■ TEXT EXCERPT:
>>>
SPCC vs SPCE – Composition, Heat Treatment, Properties, and Applications

Introduction

SPCC and SPCE are two JIS-designated cold-rolled carbon steel grades widely used in sheet and strip applications. Engineers and procurement teams commonly face the choice between these grades when balancing cost, formability, and end-use performance—decisions often driven by requirements for deep drawing, surface quality, and downstream processing such as welding, coating, and stamping.

The primary practical distinction between the two is their suitability for forming operations: SPCE is specified and processed for enhanced drawability and deep-drawing performance, while SPCC is a general commercial-quality cold-rolled steel with broader, less stringent formability control. Because they share the same low-carbon base chemistry, they are often compared in design and manufacturing contexts where forming limits, surface finish, and process yield matter more than strength differentiation.

1. Standards and Designations

• JIS: Both SPCC and SPCE are defined under JIS G3141 (Cold-reduced carbon steel sheet and strip).
• ASTM/ASME: There is no direct one-to-one ASTM grade; designers typically reference cold-rolled carbon steel specifications such as ASTM A1008 for comparable product forms.
• EN: European equivalents for cold-rolled mild steels (e.g., DC01–DC06 series) may align in product intent, but matching requires checking specific chemical and mechanical limits.
• GB (China): GB standards for cold-rolled steels provide similar product categories; exact equivalence requires cross-referencing.
• Classification: Both SPCC and SPCE are plain low-carbon cold-rolled carbon steels (not alloy, not tool steel, not stainless, and not HSLA).

2. Chemical Composition and Alloying Strategy

Table: relative elemental content and role (qualitative)

Element	SPCC (commercial cold-rolled)	SPCE (deep-drawing / improved formability)	Role / Notes
C (Carbon)	Low (controlled for general CAQ)	Low, often more tightly controlled	Carbon controls strength and hardenability; lower C improves ductility and stretch formability.
Mn (Manganese)	Low-to-moderate	Low-to-moderate	Deoxidizer and strength contributor; kept moderate to balance drawability and strength.
<<<
■ Named joint coordinates:
>>>
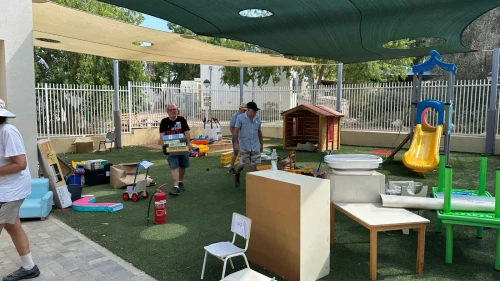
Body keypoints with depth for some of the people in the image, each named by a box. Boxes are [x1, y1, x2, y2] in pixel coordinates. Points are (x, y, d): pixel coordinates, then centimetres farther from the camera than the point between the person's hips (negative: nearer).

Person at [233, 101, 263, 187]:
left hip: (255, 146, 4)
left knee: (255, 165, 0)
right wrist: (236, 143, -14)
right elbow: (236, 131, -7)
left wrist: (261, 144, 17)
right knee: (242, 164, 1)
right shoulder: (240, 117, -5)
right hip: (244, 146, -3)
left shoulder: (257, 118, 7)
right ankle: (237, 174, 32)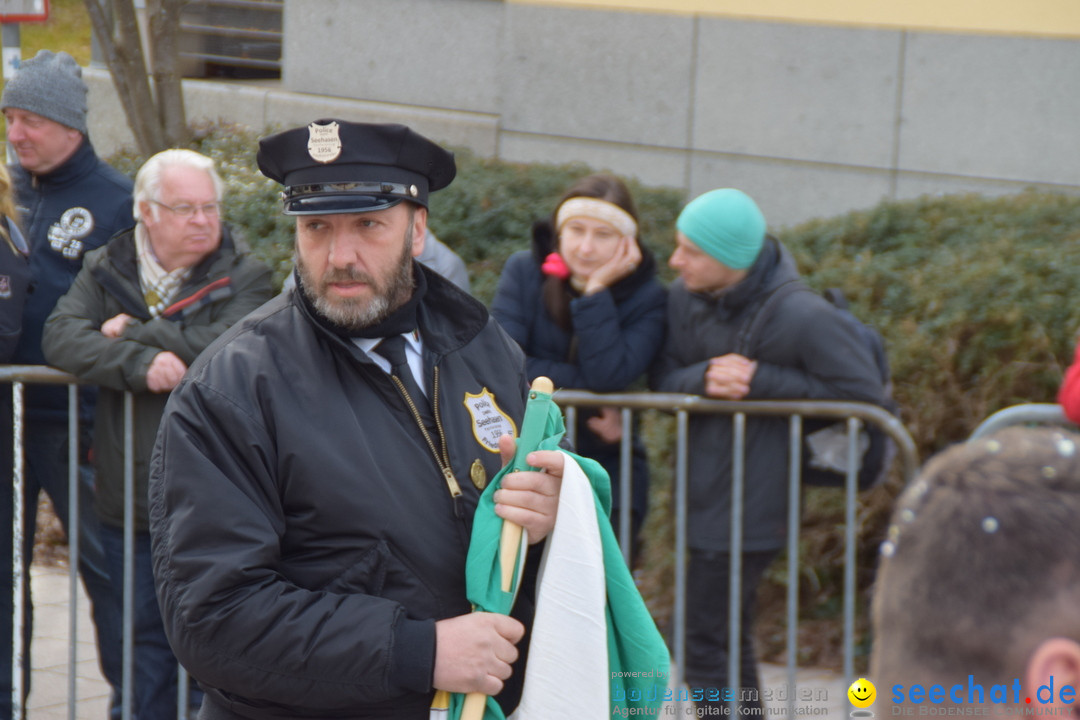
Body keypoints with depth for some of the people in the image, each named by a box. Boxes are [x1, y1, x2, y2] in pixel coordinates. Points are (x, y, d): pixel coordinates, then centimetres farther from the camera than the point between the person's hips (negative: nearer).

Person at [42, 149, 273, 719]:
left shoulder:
<<<
>>>
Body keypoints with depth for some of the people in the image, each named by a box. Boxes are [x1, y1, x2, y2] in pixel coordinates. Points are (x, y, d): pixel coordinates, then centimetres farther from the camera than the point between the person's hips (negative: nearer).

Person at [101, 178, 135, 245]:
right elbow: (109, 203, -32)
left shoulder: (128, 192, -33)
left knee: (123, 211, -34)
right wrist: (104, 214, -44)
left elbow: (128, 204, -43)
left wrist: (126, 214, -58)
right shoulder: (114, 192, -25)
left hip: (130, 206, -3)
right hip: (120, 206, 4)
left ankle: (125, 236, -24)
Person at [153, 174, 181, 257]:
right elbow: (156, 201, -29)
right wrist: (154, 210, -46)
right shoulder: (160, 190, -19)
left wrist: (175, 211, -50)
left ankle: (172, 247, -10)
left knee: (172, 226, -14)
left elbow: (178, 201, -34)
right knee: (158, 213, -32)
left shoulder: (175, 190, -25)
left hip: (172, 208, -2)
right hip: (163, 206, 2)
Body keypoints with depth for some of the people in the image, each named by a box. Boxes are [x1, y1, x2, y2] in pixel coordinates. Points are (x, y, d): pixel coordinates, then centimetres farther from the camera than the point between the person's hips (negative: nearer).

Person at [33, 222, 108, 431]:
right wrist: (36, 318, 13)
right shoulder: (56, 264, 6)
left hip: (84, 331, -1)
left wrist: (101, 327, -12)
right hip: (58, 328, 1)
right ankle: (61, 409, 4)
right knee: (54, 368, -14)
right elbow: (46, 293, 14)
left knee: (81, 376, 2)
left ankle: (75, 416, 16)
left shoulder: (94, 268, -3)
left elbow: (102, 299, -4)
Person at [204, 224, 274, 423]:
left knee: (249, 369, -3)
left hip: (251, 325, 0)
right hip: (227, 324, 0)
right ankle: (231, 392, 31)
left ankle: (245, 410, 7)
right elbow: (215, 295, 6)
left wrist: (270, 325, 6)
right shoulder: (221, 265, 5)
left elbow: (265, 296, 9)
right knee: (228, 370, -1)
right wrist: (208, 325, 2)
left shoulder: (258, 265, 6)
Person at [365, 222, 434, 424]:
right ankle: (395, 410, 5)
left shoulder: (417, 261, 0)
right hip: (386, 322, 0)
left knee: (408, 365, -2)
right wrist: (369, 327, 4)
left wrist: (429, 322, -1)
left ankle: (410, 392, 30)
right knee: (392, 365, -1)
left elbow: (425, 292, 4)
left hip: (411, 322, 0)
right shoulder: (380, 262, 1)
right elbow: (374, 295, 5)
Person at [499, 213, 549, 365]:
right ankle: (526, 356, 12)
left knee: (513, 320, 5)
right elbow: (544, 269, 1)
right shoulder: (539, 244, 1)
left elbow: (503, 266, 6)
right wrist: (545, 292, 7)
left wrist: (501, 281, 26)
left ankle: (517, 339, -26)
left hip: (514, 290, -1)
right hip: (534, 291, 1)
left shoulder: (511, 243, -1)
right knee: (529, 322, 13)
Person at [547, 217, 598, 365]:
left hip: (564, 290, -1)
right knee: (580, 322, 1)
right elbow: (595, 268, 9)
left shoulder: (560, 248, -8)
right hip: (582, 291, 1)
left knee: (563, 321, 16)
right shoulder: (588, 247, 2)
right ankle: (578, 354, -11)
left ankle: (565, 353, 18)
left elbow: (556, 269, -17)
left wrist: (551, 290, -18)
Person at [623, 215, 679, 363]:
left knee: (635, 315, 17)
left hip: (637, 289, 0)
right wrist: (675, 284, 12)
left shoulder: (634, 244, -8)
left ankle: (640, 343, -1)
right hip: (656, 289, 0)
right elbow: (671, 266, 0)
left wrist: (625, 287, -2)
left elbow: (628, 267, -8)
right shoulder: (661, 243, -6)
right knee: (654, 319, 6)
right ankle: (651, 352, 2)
<<<
Please copy verbatim the part of the SPCC and SPCE comparison that begins at the words "The primary practical" and stops after "than strength differentiation.".

The primary practical distinction between the two is their suitability for forming operations: SPCE is specified and processed for enhanced drawability and deep-drawing performance, while SPCC is a general commercial-quality cold-rolled steel with broader, less stringent formability control. Because they share the same low-carbon base chemistry, they are often compared in design and manufacturing contexts where forming limits, surface finish, and process yield matter more than strength differentiation.